Eh, a raw analog capture uncompressed @ 1920x1080p is going to look fantastic... as it would at 720p.
I just did a test with the 600GB Raid Array (2 320GB SATA perpendicular recording seagates RAID0'd connected to my macbook pro) I have here.. I average 150MB/s reading and writing to it.
I encoded the Cars 1080p trailer to 10bit YUV 4:2:2 Uncompressed video.. The video, originally encoded with H.264, is 9.97mb/sec compressed @ 1920x800 and has a duration of 2:06.16 (Filesize 150.2MB)
The uncompressed video (video only) for the same trailer came out to 11.54GB, a bitrate of 786.69mb/sec.
That's 786.69/8 = 98.83MB/sec, less than the 150MB/sec my RAID drives can sustain.
At that bitrate, I could store about 1.72 hours of video on my 600GB array... And I can easilly sustain that.

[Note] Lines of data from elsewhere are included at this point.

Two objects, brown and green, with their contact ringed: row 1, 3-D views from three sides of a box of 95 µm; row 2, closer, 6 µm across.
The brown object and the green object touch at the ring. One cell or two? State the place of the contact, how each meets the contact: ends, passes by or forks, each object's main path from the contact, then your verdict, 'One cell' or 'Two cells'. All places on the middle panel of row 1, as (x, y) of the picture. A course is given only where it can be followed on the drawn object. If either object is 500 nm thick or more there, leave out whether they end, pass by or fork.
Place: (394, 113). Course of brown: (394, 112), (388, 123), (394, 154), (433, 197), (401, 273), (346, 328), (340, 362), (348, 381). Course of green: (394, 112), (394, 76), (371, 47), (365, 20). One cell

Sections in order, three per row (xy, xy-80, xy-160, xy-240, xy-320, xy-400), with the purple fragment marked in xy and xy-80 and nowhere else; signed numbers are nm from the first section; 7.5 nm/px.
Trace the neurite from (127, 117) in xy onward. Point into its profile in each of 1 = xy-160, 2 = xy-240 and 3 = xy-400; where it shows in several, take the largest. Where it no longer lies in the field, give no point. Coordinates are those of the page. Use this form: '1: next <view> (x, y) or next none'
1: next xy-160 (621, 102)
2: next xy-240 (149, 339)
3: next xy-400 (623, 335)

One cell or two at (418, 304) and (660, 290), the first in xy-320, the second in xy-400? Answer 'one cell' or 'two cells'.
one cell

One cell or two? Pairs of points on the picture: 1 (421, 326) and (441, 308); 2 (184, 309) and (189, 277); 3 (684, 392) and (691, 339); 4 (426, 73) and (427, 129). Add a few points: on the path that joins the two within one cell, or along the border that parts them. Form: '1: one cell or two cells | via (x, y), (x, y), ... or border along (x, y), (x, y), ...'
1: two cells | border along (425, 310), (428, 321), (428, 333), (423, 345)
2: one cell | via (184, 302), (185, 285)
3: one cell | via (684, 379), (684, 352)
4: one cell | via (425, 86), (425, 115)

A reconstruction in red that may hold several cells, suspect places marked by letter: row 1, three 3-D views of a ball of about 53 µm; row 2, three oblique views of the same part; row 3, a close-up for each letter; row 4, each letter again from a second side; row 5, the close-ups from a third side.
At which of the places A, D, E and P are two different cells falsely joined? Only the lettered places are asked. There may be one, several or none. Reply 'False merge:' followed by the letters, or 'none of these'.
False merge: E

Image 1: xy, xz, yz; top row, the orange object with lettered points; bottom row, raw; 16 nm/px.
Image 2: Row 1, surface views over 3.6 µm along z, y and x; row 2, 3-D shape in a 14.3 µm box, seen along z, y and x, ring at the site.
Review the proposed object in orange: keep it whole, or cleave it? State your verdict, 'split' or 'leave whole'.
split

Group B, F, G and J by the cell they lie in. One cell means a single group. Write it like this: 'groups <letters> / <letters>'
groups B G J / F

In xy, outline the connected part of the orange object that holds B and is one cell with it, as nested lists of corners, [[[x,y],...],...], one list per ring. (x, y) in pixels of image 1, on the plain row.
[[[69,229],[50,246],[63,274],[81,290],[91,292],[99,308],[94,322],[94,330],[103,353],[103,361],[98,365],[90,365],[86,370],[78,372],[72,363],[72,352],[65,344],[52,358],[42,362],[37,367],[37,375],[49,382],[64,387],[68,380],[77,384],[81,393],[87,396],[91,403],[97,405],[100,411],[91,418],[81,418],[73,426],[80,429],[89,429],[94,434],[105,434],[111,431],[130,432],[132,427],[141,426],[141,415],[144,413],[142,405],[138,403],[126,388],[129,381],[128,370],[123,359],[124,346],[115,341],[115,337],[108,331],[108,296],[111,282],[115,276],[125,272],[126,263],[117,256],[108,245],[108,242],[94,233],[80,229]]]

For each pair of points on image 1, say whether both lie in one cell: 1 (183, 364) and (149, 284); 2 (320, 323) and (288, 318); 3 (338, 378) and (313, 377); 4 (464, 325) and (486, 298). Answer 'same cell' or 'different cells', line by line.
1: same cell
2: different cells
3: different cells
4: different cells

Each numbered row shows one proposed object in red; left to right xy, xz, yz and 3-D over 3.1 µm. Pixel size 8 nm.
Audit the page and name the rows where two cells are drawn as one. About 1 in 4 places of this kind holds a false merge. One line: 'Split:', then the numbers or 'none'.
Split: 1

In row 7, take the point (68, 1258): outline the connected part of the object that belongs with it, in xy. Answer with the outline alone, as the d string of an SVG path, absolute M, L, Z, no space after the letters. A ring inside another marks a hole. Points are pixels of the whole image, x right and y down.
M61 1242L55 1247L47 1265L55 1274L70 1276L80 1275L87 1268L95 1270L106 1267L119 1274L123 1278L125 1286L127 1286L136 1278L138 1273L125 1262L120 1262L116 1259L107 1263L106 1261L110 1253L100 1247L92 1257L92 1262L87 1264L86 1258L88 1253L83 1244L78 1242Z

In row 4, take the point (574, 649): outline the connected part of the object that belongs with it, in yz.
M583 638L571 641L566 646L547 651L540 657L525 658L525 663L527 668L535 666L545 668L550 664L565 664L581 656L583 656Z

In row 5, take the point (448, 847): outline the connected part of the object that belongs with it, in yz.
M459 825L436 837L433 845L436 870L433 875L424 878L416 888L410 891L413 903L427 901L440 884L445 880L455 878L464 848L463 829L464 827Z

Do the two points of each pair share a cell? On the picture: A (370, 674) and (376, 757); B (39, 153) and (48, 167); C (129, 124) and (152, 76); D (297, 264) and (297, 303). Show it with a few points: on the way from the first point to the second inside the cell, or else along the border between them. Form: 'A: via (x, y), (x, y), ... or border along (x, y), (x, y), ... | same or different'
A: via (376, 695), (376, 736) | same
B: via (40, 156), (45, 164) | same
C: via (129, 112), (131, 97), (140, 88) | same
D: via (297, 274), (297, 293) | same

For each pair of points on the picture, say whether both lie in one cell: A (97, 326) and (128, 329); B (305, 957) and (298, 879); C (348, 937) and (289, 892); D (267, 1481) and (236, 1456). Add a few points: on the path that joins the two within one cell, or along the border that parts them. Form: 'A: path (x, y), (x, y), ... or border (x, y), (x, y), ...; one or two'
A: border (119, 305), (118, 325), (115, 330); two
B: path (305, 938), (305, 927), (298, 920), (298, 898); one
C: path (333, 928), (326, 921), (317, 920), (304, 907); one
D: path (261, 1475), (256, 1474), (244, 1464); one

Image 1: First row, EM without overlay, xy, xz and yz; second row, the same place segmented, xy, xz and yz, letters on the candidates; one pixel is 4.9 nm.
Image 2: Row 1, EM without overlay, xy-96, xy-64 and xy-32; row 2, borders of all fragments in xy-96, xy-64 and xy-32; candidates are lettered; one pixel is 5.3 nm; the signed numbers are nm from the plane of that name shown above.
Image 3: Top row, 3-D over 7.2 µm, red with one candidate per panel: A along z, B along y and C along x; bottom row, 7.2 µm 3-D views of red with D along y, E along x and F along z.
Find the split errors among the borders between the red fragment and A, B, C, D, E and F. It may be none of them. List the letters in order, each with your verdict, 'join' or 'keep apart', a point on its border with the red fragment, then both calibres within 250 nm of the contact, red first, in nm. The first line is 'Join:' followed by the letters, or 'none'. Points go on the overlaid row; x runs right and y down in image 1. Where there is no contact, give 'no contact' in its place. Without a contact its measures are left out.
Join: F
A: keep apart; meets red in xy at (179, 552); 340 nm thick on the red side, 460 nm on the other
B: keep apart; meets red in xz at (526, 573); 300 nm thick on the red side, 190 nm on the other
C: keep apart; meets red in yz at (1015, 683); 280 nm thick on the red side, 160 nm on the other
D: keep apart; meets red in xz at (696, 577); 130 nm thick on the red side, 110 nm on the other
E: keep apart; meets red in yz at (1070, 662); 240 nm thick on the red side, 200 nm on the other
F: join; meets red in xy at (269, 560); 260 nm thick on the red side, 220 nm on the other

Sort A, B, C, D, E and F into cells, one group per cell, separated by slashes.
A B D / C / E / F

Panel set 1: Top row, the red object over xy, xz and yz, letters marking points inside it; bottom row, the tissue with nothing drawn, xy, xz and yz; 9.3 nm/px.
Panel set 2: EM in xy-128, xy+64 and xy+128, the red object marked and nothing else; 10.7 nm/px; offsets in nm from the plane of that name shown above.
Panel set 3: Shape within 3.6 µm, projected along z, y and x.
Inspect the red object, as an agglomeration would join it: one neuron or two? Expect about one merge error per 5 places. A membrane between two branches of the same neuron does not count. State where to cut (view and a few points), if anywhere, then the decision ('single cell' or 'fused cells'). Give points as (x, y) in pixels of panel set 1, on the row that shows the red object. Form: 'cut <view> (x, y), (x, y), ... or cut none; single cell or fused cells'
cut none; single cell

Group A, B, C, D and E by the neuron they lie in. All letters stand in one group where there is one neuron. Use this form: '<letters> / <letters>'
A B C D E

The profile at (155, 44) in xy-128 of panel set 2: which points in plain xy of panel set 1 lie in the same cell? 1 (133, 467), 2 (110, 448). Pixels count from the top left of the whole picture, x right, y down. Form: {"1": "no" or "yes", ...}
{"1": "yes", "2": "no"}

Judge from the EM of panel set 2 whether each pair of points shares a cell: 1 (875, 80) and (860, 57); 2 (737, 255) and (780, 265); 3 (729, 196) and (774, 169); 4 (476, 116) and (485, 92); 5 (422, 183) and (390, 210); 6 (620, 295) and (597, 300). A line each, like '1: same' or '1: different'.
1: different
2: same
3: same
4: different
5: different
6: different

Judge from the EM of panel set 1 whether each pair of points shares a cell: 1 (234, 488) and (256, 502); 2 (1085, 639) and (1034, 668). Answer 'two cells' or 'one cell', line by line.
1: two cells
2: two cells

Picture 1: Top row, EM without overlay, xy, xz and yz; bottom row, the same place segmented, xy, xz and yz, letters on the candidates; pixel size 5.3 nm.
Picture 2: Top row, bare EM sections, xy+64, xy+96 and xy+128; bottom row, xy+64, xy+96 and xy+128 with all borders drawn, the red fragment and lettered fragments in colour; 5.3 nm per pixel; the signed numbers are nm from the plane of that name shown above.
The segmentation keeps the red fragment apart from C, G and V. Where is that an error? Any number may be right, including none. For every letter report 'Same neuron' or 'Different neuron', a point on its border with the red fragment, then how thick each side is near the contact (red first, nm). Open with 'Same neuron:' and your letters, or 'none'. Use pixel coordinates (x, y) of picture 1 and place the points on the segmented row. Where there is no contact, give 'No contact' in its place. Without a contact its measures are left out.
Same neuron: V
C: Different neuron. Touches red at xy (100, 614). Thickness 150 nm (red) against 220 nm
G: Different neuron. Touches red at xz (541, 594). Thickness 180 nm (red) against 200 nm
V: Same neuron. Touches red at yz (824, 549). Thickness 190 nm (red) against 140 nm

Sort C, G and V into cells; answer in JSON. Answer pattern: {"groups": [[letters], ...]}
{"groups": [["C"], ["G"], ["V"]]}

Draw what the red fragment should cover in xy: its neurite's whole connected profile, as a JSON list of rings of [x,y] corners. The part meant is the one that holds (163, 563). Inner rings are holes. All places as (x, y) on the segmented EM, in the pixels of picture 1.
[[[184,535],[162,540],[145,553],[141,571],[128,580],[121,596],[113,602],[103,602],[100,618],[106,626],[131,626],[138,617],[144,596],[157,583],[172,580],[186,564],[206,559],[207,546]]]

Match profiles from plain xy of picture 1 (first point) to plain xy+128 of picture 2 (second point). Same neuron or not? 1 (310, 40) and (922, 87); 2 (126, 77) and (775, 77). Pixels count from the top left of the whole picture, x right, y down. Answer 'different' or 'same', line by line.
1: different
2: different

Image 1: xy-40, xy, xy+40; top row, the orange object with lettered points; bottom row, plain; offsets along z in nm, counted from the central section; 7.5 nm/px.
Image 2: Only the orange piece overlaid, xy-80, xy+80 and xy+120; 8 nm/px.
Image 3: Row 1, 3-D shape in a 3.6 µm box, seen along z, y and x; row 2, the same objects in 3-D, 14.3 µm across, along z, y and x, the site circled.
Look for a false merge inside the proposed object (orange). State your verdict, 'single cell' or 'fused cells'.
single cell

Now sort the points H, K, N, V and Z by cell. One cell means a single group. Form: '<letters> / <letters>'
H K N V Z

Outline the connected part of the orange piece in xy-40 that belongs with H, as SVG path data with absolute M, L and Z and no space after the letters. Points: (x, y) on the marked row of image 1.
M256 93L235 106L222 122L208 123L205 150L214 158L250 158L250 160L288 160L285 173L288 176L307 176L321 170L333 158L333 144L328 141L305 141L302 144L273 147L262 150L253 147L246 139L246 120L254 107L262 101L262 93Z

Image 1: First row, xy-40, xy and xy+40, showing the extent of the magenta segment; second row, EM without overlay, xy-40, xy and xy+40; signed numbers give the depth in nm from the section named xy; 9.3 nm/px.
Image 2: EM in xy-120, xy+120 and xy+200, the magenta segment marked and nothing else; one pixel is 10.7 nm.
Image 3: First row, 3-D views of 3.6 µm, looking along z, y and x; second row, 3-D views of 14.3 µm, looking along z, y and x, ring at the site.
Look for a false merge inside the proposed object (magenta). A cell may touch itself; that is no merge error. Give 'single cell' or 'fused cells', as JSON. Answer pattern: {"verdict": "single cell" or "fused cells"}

So.. a 2 drive raid array will do; no need for 4
![tongue.gif](style_emoticons/default/tongue.gif)
Too bad I don't have an HD capture card or I'd do this.. I do have an HDV camera (records 1440x1080 interlaced MPEG2), but it doesn't have component inputs for recording; just outputs for display (only input is i/link/ieee1394/firewire).
So.. looks like I'll be waiting for aacs to be cracked before I can back up my HD DVDs too
![tongue.gif](style_emoticons/default/tongue.gif)
Shame, as there's some HD content from a few films I'd be dying to incorporate clips of into some of my personal films/editing projects.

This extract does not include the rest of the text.